42 shaares
Margaret Mitchell répond aux objections de ceux qui aiment les LLMs et que ça débecte qu'on désigne ces systèmes comme des "perroquets stochastiques", terme qu'elle et d'autres ont proposé dans le célèbre article On the Dangers of Stochastic Parrots: Can Language Models Be Too Big? (mars 2021).
Au passage, elle signale plusieurs mécanismes qui entretiennent l'illusion d'intelligence autour des LLMs :
- l'association forte, dans nos sociétés, entre "capacité à écrire / parler" et "intelligence" :
- Elle rappelle que les personnes sourdes (/ muettes) sont souvent perçues comme déficientes intellectuellement, encore aujourd'hui
- alors que la génération d'images a progressé en même temps que la génération de textes, ce sont surtout les modèles de langue qui sont décrits et perçus comme"intelligents"
- les métaphores employées pour décrire ces systèmes (intelligence, raisonnement, compréhension, attention) renvoient à l'idée de cognition et fabriquent l'illusion d'intelligence. Les métaphores sont utiles et aident à comprendre le fonctionnement des algorithmes, mais dans ce cas elles participent à entretenir l'illusion d'intelligence. D'où la nécessité de proposer d'autres termes, plus précis, colle celui de "perroquet stochastique".
Margaret Mitchell rappelle aussi que tous les systèmes d'IA ne sont pas des LLMs, et que "perroquet stochastique" désigne uniquement les LLMs.

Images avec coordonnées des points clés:
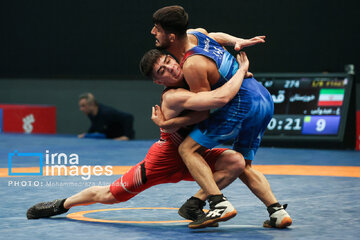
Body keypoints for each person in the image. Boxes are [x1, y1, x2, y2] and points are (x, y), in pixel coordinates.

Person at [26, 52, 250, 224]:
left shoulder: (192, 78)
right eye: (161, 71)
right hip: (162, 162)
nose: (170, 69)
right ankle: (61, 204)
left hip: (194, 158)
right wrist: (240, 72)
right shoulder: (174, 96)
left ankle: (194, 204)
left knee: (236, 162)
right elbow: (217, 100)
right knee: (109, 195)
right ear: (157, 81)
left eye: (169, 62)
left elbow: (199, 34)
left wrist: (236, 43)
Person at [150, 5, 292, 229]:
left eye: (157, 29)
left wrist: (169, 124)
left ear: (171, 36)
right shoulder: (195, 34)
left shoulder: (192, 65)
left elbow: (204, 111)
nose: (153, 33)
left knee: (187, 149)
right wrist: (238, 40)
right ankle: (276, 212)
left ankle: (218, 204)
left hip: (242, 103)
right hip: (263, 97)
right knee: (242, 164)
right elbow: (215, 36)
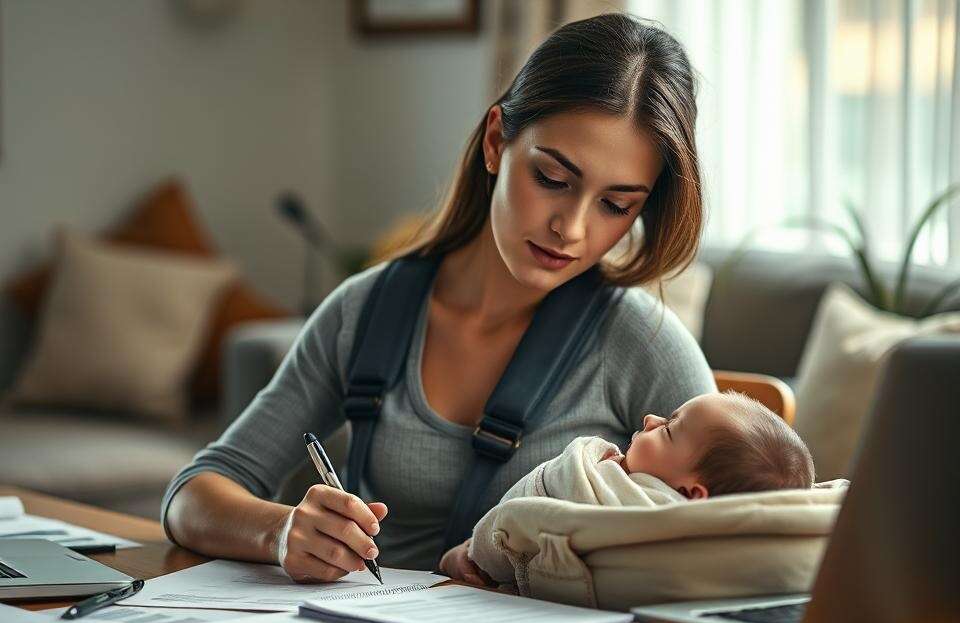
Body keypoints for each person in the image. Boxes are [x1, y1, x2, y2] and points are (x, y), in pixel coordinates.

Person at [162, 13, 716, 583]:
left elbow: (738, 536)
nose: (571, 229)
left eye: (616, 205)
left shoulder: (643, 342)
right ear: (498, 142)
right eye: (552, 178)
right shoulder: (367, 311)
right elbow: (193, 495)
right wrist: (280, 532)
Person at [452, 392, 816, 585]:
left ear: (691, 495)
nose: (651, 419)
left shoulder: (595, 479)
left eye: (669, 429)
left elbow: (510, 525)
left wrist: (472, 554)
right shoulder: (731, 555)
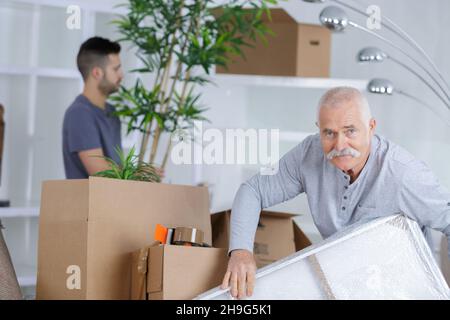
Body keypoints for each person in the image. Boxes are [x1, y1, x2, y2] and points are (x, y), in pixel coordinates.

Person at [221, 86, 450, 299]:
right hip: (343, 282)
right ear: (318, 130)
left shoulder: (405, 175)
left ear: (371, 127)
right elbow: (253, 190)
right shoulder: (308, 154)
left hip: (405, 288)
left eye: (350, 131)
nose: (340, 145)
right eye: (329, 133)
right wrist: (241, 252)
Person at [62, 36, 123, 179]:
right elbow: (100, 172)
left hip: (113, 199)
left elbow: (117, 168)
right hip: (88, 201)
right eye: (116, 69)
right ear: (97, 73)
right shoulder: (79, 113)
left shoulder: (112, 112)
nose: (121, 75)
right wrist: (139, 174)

Consigne - Recopiez, s'il vous plaît, le passage du texte sur les perroquets stochastiques qui va de « - les métaphores » à « uniquement les LLMs. ».

Résultat de l'exercice -
- les métaphores employées pour décrire ces systèmes (intelligence, raisonnement, compréhension, attention) renvoient à l'idée de cognition et fabriquent l'illusion d'intelligence. Les métaphores sont utiles et aident à comprendre le fonctionnement des algorithmes, mais dans ce cas elles participent à entretenir l'illusion d'intelligence. D'où la nécessité de proposer d'autres termes, plus précis, colle celui de "perroquet stochastique".
Margaret Mitchell rappelle aussi que tous les systèmes d'IA ne sont pas des LLMs, et que "perroquet stochastique" désigne uniquement les LLMs.